We’ll be celebrating World Kindness Day on November 13. It is an international holiday that was formed in 1998 to promote kindness throughout the world. It is observed in many countries including the United States, Canada, Japan, Australia and the U.A.E. World Kindness Day presents us with the opportunity to reflect upon one of the most important and unifying human principles.
On a day devoted to the positive potential of both large and small acts of kindness, a study has revealed that people look for kindness as the number one trait in a partner. Other factors, such as physical attractiveness or financial stability were also important, but not as much as kindness! Take a look at why and how.
Kindness in a partner as a scientific study
Researchers from Swansea University in Wales had college students from across the world construct their ideal lifelong partner using a fixed budget to ‘buy’ different characteristics.
The study’s authors made it a priority to include participants from both Western countries — the United Kingdom, Australia, Norway — and Eastern counties, such as Singapore, Hong Kong, and Malaysia. Each participant was presented with eight different attributes they could spend their ‘mate dollars’ on. These traits included kindness, humor, physical attractiveness, stable financial status, chastity, strong religious beliefs, creativity, and the desire to have children.
While there were some between differences among Eastern and Western students’ preferences, there were also a number of similarities. Across the participant pool — around the world — students spent 22-26% of their budgets on kindness, as well as a significant amount on attractiveness and finances in second place. Surprisingly, creativity received less than 10%.
Differences between gender and culture
The study also found some interesting differences between countries and cultures. While kindness was the number one trait in a partner across the globe, both Eastern and Western men spent more of their budget on attractiveness than women — 22% versus 16% — while women from both areas spent more ‘money’ on good finances than men, 18% versus 12%.

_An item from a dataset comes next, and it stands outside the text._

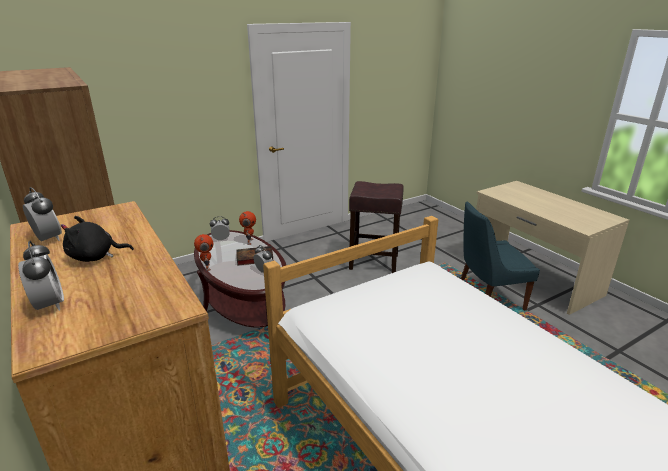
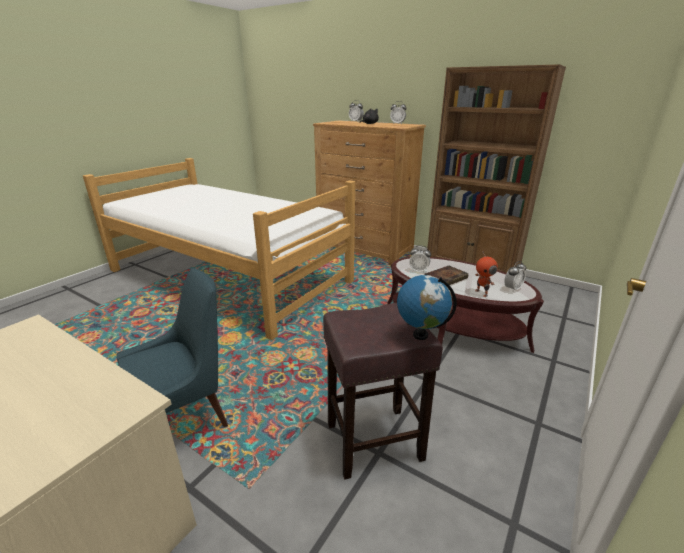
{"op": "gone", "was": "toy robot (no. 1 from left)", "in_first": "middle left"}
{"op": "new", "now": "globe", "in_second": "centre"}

A desire for children was also an especially high priority among Western women, which researchers believe may have something to do with family planning. This is because, in cultures where contraception is widespread, a partner’s desire for children may predict the likelihood of starting a family. In contrast, where contraception is less widespread, having children may be a natural consequence of sex within a relationship, making the actual desire to have children less relevant in this case.
On World Kindness Day, whether you desire kindness the most in a partner the most or not, make sure to spread little acts of kindness in every way you can!